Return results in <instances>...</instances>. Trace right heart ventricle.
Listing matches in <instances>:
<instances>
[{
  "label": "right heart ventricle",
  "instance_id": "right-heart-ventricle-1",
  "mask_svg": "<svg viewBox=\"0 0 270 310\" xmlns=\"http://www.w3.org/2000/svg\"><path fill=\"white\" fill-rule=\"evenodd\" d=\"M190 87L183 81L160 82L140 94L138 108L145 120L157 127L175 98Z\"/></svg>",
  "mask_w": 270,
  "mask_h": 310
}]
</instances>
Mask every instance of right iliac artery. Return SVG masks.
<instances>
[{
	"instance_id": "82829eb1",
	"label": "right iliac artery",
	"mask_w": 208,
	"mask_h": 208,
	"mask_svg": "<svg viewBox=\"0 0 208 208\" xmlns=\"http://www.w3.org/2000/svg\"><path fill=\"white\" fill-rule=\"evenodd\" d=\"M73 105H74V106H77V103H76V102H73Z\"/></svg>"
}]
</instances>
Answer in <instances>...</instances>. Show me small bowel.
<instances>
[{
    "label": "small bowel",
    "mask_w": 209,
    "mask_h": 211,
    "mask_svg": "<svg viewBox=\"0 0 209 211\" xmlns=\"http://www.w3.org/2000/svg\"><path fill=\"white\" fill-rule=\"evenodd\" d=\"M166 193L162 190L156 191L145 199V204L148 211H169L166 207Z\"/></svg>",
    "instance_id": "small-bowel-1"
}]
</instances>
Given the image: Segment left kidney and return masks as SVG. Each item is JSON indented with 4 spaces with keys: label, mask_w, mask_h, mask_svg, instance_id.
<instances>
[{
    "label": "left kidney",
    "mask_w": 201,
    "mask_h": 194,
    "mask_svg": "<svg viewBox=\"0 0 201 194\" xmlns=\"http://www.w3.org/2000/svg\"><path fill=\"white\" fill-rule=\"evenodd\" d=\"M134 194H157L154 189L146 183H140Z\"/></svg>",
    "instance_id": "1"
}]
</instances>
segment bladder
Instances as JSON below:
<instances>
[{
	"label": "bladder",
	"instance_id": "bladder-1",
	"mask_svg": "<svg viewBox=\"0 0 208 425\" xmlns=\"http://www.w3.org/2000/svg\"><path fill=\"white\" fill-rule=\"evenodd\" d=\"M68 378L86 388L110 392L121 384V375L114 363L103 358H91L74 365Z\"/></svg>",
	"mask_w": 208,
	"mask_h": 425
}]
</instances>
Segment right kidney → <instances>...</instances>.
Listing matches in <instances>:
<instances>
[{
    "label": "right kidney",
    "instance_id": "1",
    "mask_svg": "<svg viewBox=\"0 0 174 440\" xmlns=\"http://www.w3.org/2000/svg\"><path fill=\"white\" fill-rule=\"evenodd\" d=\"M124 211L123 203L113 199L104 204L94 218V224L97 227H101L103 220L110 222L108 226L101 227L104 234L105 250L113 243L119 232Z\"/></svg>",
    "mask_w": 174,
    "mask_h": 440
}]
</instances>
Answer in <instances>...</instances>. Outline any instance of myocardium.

* [Goal]: Rewrite all of the lines above, putting "Reply in" in place of every "Answer in" and leaving everything else unchanged.

* [Task answer]:
Return results in <instances>...</instances>. Trace right heart ventricle.
Listing matches in <instances>:
<instances>
[{
  "label": "right heart ventricle",
  "instance_id": "right-heart-ventricle-1",
  "mask_svg": "<svg viewBox=\"0 0 270 310\" xmlns=\"http://www.w3.org/2000/svg\"><path fill=\"white\" fill-rule=\"evenodd\" d=\"M190 87L183 81L160 82L140 94L138 108L145 120L157 127L175 98Z\"/></svg>",
  "mask_w": 270,
  "mask_h": 310
}]
</instances>
Mask every instance of right iliac artery. Return SVG masks.
<instances>
[{
	"instance_id": "82829eb1",
	"label": "right iliac artery",
	"mask_w": 208,
	"mask_h": 208,
	"mask_svg": "<svg viewBox=\"0 0 208 208\" xmlns=\"http://www.w3.org/2000/svg\"><path fill=\"white\" fill-rule=\"evenodd\" d=\"M73 105H74V106H77V103H76V102H73Z\"/></svg>"
}]
</instances>
Reply in <instances>...</instances>. Show me small bowel.
<instances>
[{
    "label": "small bowel",
    "mask_w": 209,
    "mask_h": 211,
    "mask_svg": "<svg viewBox=\"0 0 209 211\" xmlns=\"http://www.w3.org/2000/svg\"><path fill=\"white\" fill-rule=\"evenodd\" d=\"M166 193L162 190L156 191L145 199V204L148 211H169L166 207Z\"/></svg>",
    "instance_id": "small-bowel-1"
}]
</instances>
Given the image: Segment left kidney and return masks as SVG. Each item is JSON indented with 4 spaces with keys: label, mask_w, mask_h, mask_svg, instance_id.
<instances>
[{
    "label": "left kidney",
    "mask_w": 201,
    "mask_h": 194,
    "mask_svg": "<svg viewBox=\"0 0 201 194\" xmlns=\"http://www.w3.org/2000/svg\"><path fill=\"white\" fill-rule=\"evenodd\" d=\"M134 194H157L154 189L146 183H140Z\"/></svg>",
    "instance_id": "1"
}]
</instances>
segment bladder
Instances as JSON below:
<instances>
[{
	"label": "bladder",
	"instance_id": "bladder-1",
	"mask_svg": "<svg viewBox=\"0 0 208 425\" xmlns=\"http://www.w3.org/2000/svg\"><path fill=\"white\" fill-rule=\"evenodd\" d=\"M68 378L86 388L110 392L121 384V375L114 363L103 358H91L74 365Z\"/></svg>",
	"mask_w": 208,
	"mask_h": 425
}]
</instances>
Segment right kidney → <instances>...</instances>.
Listing matches in <instances>:
<instances>
[{
    "label": "right kidney",
    "instance_id": "1",
    "mask_svg": "<svg viewBox=\"0 0 174 440\" xmlns=\"http://www.w3.org/2000/svg\"><path fill=\"white\" fill-rule=\"evenodd\" d=\"M124 211L123 203L113 199L104 204L94 218V224L97 227H101L103 220L110 222L108 226L101 227L104 234L105 250L113 243L119 232Z\"/></svg>",
    "mask_w": 174,
    "mask_h": 440
}]
</instances>
Reply in <instances>...</instances>. Outline any instance of myocardium.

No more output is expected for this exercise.